Prémio Internacional Lopes-Graça para 'Lumen et Umbrae' de Marco de Biasi

Prémio Internacional Lopes-Graça para 'Lumen et Umbrae' de Marco de Biasi
A composição “Lumen et Umbrae”, do italiano Marco de Biasi, venceu o Prémio Internacional Fernando Lopes-Graça, anunciou hoje o Museu da Música Portuguesa - Casa Verdades de Faria, em Cascais, que promove a competição.
 
A obra “Lumen et Umbrae” (do latim, “Luz e Sombras”) vai ser apresentada no dia 17 de dezembro, no Museu da Música Portuguesa - Casa Verdades de Faria, no Monte Estoril, em Cascais.
 
Segundo a mesma fonte, a obra venceu “por unanimidade”, entre as 30 obras inéditas para guitarra, apresentadas a concurso.
 
Marco di Biasi, guitarrista, compositor e pintor premiado internacionalmente, “convenceu absolutamente o júri composto pelos compositores Fernando Lapa e Sérgio Azevedo, e pelo guitarrista Pedro Rodrigues”, lê-se no comunicado hoje divulgado do Museu da Música Portuguesa.
 
Foram ainda atribuídas Menções Honrosas às peças “Tripoli”, de Nuno Alexandre Sousa de Figueiredo, e “Sonata per Chitarra”, de Pedro Louzeiro, ambos compositores portugueses.
 
Na sessão do dia 17, data de nascimento do compositor português, será entregue o galardão e feita a primeira audição da obra vencedora. Pedro Rodrigues interpretará ainda a “Partita para guitarra”, de Fernando Lopes-Graça.
 
Fernando Lopes-Graça nasceu em Tomar, a 17 de dezembro de 1906. Morreu há 20 anos, a 27 de novembro de 1994, na Parede, perto da Cascais.
 
O Prémio de Composição Fernando Lopes-Graça foi instituído pela Câmara Municipal de Cascais, em 1994, com “o objetivo de homenagear o compositor Fernando Lopes-Graça e estimular a criação musical em Portugal”.
 
O primeiro concurso foi em 1995 e, das 15 edições registadas, quatro foram de âmbito internacional, segundo a mesma fonte.
 
Marco de Biasi nasceu em 1977 e realizou os seus estudos musicais com Stefano Viola e Paolo Pegoraro.
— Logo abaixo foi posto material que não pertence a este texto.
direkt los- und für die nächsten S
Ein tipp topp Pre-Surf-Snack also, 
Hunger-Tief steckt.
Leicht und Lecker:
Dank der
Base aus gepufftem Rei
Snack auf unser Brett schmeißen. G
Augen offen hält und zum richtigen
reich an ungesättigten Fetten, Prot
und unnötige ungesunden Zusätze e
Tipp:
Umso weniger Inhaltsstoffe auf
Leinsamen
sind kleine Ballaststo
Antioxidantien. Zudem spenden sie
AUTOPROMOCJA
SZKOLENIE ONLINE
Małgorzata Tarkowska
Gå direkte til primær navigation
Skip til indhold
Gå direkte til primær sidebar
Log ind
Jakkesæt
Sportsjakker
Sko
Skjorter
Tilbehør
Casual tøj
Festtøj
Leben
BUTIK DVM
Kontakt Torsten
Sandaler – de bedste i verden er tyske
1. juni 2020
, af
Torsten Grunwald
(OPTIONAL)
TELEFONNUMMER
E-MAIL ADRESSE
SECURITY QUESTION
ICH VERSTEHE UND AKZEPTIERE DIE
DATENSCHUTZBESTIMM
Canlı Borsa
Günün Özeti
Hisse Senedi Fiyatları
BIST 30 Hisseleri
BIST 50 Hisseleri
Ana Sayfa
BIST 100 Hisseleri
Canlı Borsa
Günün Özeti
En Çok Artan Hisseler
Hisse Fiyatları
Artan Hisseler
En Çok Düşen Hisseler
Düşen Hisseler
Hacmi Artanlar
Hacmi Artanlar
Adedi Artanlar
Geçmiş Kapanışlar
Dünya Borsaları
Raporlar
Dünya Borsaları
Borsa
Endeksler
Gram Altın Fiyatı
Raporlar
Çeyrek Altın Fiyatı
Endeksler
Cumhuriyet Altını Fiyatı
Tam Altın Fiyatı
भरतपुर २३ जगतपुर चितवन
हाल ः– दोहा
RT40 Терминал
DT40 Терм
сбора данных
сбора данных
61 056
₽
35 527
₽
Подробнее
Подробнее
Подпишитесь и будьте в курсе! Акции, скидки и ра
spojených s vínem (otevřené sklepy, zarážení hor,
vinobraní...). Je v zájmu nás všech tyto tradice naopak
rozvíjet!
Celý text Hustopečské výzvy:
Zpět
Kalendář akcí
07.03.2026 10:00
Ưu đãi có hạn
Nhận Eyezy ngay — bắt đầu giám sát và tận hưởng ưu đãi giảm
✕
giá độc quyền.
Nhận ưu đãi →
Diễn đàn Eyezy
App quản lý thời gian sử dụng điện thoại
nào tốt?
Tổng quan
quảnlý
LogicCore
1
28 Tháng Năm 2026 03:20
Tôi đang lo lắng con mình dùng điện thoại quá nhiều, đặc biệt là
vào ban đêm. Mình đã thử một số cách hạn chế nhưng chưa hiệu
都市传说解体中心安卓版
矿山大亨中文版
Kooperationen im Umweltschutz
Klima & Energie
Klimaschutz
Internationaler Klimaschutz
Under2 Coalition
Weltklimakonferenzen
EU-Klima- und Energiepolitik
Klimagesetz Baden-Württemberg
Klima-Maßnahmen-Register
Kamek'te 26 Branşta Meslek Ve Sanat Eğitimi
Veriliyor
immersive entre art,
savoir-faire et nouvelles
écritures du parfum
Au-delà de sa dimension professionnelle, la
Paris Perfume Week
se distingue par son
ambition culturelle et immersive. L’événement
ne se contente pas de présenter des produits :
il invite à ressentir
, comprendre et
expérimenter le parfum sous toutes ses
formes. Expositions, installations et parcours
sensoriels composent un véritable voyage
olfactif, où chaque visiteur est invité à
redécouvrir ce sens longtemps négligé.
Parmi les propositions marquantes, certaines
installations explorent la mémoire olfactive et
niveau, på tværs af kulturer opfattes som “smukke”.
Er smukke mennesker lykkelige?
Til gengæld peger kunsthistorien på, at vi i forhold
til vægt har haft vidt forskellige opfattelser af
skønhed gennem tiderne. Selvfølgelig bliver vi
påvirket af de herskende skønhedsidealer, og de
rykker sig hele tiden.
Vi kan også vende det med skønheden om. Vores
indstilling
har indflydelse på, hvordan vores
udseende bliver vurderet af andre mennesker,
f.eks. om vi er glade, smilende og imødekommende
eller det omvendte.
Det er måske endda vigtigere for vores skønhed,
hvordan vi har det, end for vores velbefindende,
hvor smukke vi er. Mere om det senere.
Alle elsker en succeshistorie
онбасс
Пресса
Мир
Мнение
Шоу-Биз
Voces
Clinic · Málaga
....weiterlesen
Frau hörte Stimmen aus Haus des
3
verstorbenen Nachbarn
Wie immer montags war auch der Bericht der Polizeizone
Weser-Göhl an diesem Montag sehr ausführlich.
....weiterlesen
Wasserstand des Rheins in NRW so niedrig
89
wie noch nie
Graduou-se em guitarra em 1999, com nota máxima. Em setembro de 2000, "devido a uma doença neurofisiológica chamada distonia focal, foi obrigado a parar de tocar”, afirma o Museu, acrescentando que, entre 2002 e 2003, “através de um processo de reabilitação, recuperou completamente os movimentos”.
 
“Durante este período, começou a estudar composição musical e a investigar sobre pintura. Refletindo sobre as teorias de [Vassily] Kandinsky e os escritos do [Paul] Klee, criou um sistema phono-cromático, baseado nas relações entre som e cor, que consiste na associação de elementos picturais e musicais”.
 
Em 2007, Biasi editou o seu primeiro álbum, “Fonocromia”, que “contém as suas obras escritas entre 2004 e 2007, cujo tema subjacente é a forte relação entre vibração cromática e sonora”.
 
Em 2010, em conjunto com o pintor Max Ciogli, fundou o movimento artístico “sintesi sinestetica SINE”, cujo principal objetivo é a investigação sobre a relação entre som, a cor e o movimento. Em 2012 foi publicado o manifesto artístico do movimento.